_ASSIGNMENT_:
Your answer should consist of the lines in the data below that contain "APERTURE".

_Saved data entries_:
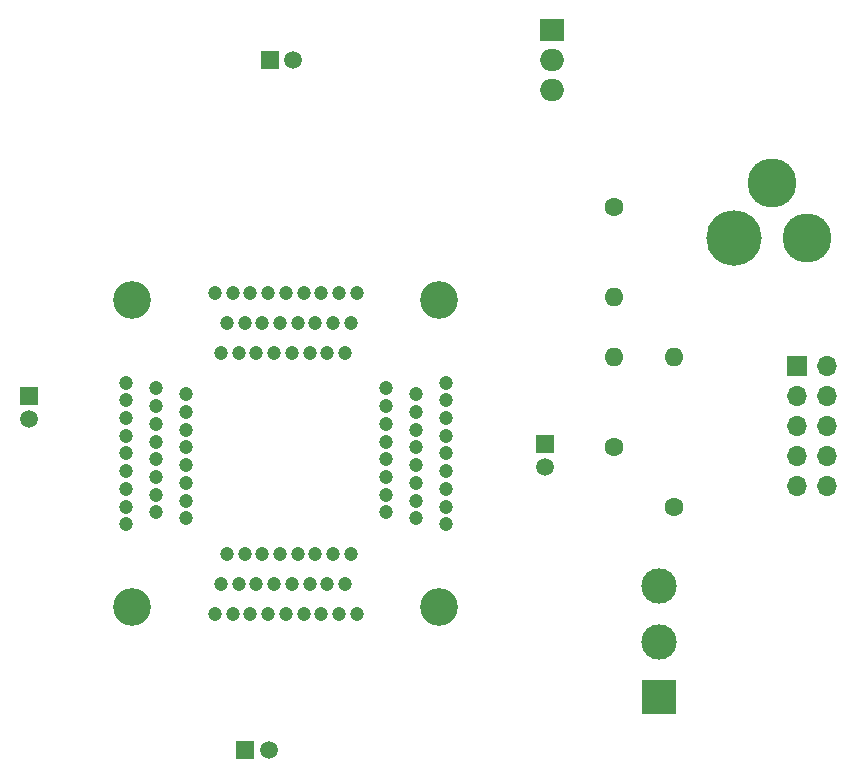
<source format=gbs>
%TF.GenerationSoftware,KiCad,Pcbnew,8.0.7*%
%TF.CreationDate,2025-02-09T12:46:03+02:00*%
%TF.ProjectId,EPM570 Programmer,45504d35-3730-4205-9072-6f6772616d6d,V0*%
%TF.SameCoordinates,Original*%
%TF.FileFunction,Soldermask,Bot*%
%TF.FilePolarity,Negative*%
%FSLAX46Y46*%
G04 Gerber Fmt 4.6, Leading zero omitted, Abs format (unit mm)*
G04 Created by KiCad (PCBNEW 8.0.7) date 2025-02-09 12:46:03*
%MOMM*%
%LPD*%
G01*
G04 APERTURE LIST*
%ADD10R,1.500000X1.500000*%
%ADD11C,1.500000*%
%ADD12C,4.700000*%
%ADD13C,4.150000*%
%ADD14R,3.000000X3.000000*%
%ADD15C,3.000000*%
%ADD16R,2.000000X1.905000*%
%ADD17O,2.000000X1.905000*%
%ADD18C,1.600000*%
%ADD19O,1.600000X1.600000*%
%ADD20R,1.700000X1.700000*%
%ADD21O,1.700000X1.700000*%
%ADD22C,3.200000*%
%ADD23C,1.200000*%
G04 APERTURE END LIST*
D10*
%TO.C,C1*%
X10356000Y20320000D03*
D11*
X12356000Y20320000D03*
%TD*%
D12*
%TO.C,J2*%
X49657000Y5207000D03*
D13*
X52857000Y9907000D03*
X55857000Y5207000D03*
%TD*%
D14*
%TO.C,S2*%
X43344000Y-33638000D03*
D15*
X43344000Y-28939000D03*
X43344000Y-24240000D03*
%TD*%
D16*
%TO.C,U1*%
X34290000Y22860000D03*
D17*
X34290000Y20320000D03*
X34290000Y17780000D03*
%TD*%
D18*
%TO.C,R1*%
X44614000Y-17509000D03*
D19*
X44614000Y-4809000D03*
%TD*%
D10*
%TO.C,C3*%
X33692000Y-12191000D03*
D11*
X33692000Y-14191000D03*
%TD*%
D20*
%TO.C,J3*%
X55028000Y-5571000D03*
D21*
X57568000Y-5571000D03*
X55028000Y-8111000D03*
X57568000Y-8111000D03*
X55028000Y-10651000D03*
X57568000Y-10651000D03*
X55028000Y-13191000D03*
X57568000Y-13191000D03*
X55028000Y-15731000D03*
X57568000Y-15731000D03*
%TD*%
D18*
%TO.C,R2*%
X39534000Y-12429000D03*
D19*
X39534000Y-4809000D03*
%TD*%
D18*
%TO.C,R3*%
X39534000Y7891000D03*
D19*
X39534000Y271000D03*
%TD*%
D22*
%TO.C,J1*%
X-1270000Y0D03*
X-1270000Y-26000000D03*
X24730000Y0D03*
X24730000Y-26000000D03*
D23*
X-1850000Y-7000000D03*
X690000Y-7500000D03*
X3230000Y-8000000D03*
X-1850000Y-8500000D03*
X690000Y-9000000D03*
X3230000Y-9500000D03*
X-1850000Y-10000000D03*
X690000Y-10500000D03*
X3230000Y-11000000D03*
X-1850000Y-11500000D03*
X690000Y-12000000D03*
X3230000Y-12500000D03*
X-1850000Y-13000000D03*
X690000Y-13500000D03*
X3230000Y-14000000D03*
X-1850000Y-14500000D03*
X690000Y-15000000D03*
X3230000Y-15500000D03*
X-1850000Y-16000000D03*
X690000Y-16500000D03*
X3230000Y-17000000D03*
X-1850000Y-17500000D03*
X690000Y-18000000D03*
X3230000Y-18500000D03*
X-1850000Y-19000000D03*
X5730000Y-26580000D03*
X6230000Y-24040000D03*
X6730000Y-21500000D03*
X7230000Y-26580000D03*
X7730000Y-24040000D03*
X8230000Y-21500000D03*
X8730000Y-26580000D03*
X9230000Y-24040000D03*
X9730000Y-21500000D03*
X10230000Y-26580000D03*
X10730000Y-24040000D03*
X11230000Y-21500000D03*
X11730000Y-26580000D03*
X12230000Y-24040000D03*
X12730000Y-21500000D03*
X13230000Y-26580000D03*
X13730000Y-24040000D03*
X14230000Y-21500000D03*
X14730000Y-26580000D03*
X15230000Y-24040000D03*
X15730000Y-21500000D03*
X16230000Y-26580000D03*
X16730000Y-24040000D03*
X17230000Y-21500000D03*
X17730000Y-26580000D03*
X25310000Y-19000000D03*
X22770000Y-18500000D03*
X20230000Y-18000000D03*
X25310000Y-17500000D03*
X22770000Y-17000000D03*
X20230000Y-16500000D03*
X25310000Y-16000000D03*
X22770000Y-15500000D03*
X20230000Y-15000000D03*
X25310000Y-14500000D03*
X22770000Y-14000000D03*
X20230000Y-13500000D03*
X25310000Y-13000000D03*
X22770000Y-12500000D03*
X20230000Y-12000000D03*
X25310000Y-11500000D03*
X22770000Y-11000000D03*
X20230000Y-10500000D03*
X25310000Y-10000000D03*
X22770000Y-9500000D03*
X20230000Y-9000000D03*
X25310000Y-8500000D03*
X22770000Y-8000000D03*
X20230000Y-7500000D03*
X25310000Y-7000000D03*
X17730000Y580000D03*
X17230000Y-1960000D03*
X16730000Y-4500000D03*
X16230000Y580000D03*
X15730000Y-1960000D03*
X15230000Y-4500000D03*
X14730000Y580000D03*
X14230000Y-1960000D03*
X13730000Y-4500000D03*
X13230000Y580000D03*
X12730000Y-1960000D03*
X12230000Y-4500000D03*
X11730000Y580000D03*
X11230000Y-1960000D03*
X10730000Y-4500000D03*
X10230000Y580000D03*
X9730000Y-1960000D03*
X9230000Y-4500000D03*
X8730000Y580000D03*
X8230000Y-1960000D03*
X7730000Y-4500000D03*
X7230000Y580000D03*
X6730000Y-1960000D03*
X6230000Y-4500000D03*
X5730000Y580000D03*
%TD*%
D10*
%TO.C,C2*%
X8292000Y-38083000D03*
D11*
X10292000Y-38083000D03*
%TD*%
D10*
%TO.C,C4*%
X-9996000Y-8127000D03*
D11*
X-9996000Y-10127000D03*
%TD*%
M02*

</source>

_REPLY TO THE EXERCISE_:
G04 APERTURE LIST*
G04 APERTURE END LIST*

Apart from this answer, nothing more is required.